Business consultancy company

Capco is a British business and technology management consultancy, operating primarily in the financial services and energy sectors. Capco's operational headquarters are in London, England (approx. 1,500 consultants), with 32 offices across the Americas, Europe, and Asia Pacific.

The company offers services primarily in banking, capital markets, wealth and investment management, insurance, finance, risk & compliance. It also has an energy consulting practice in the US.

==History==
Capco was founded in Belgium in 1998 by Rob Heyvaert as 'The Capital Markets Company NV'. It had offices in Antwerp, London, Toronto, New York, Warsaw, and Frankfurt. In 2001, the company rebranded itself to Capco, and the first issue of the Capco Journal of Financial Transformation was published by The Capco Institute.

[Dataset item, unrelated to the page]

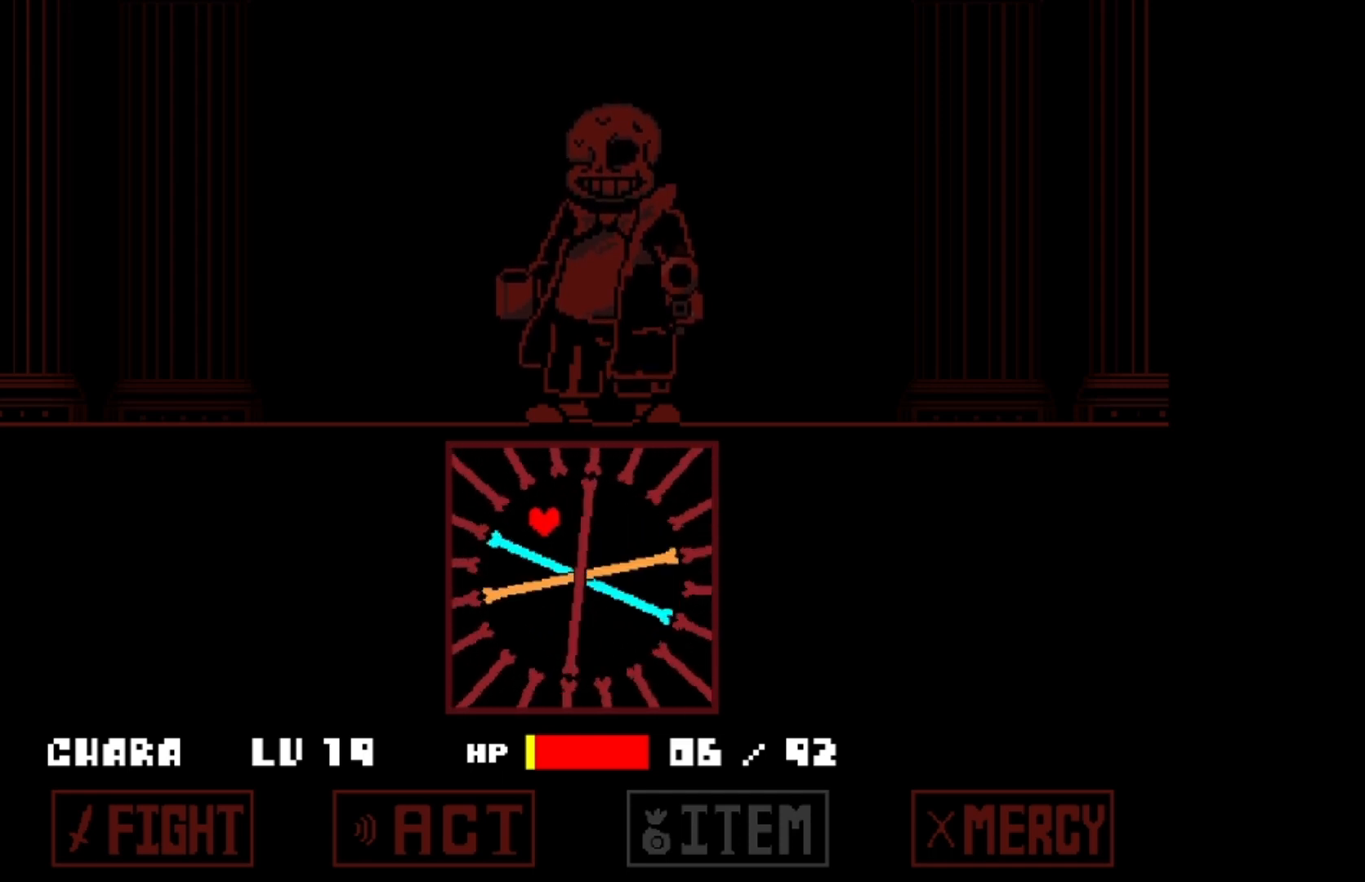
{"keys": [], "events": []}
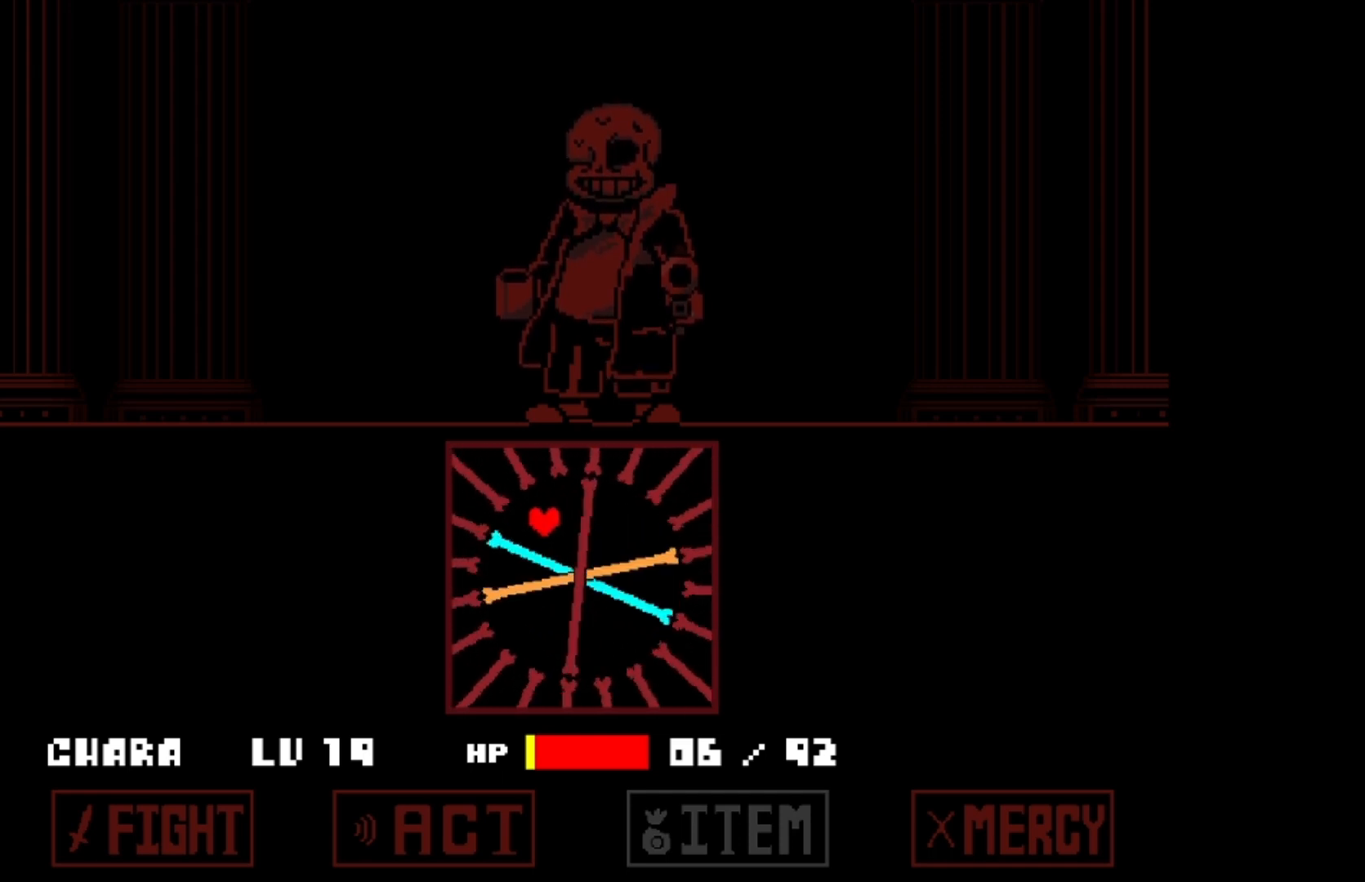
{"keys": ["right"], "events": [[433, "right", "down"]]}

In 2015, Rob Heyvaert left Capco with Lance Levy taking over as Capco CEO.

In 2010, Fidelity National Information Services (FIS) signed a deal with Symphony Technology Group to buy Capco for approximately $300 million.

In 2017, FIS sold a majority stake in Capco to Clayton, Dubilier & Rice (CD&R), a private equity firm based in New York, making Capco an independent company again. FIS continues to retain a 40 percent equity interest in the company.

On 4 March 2021, Wipro announced that it had acquired Capco for US$1.45 billion. The deal was completed on 29 April.

== Acquisitions ==
- 2007 - British-based City Practitioners Limited for an undisclosed sum.
- 2019 - Atom Solutions, a Houston-based IT firm.
- 2020 - Creative Construction, a Germany-based digital consultancy.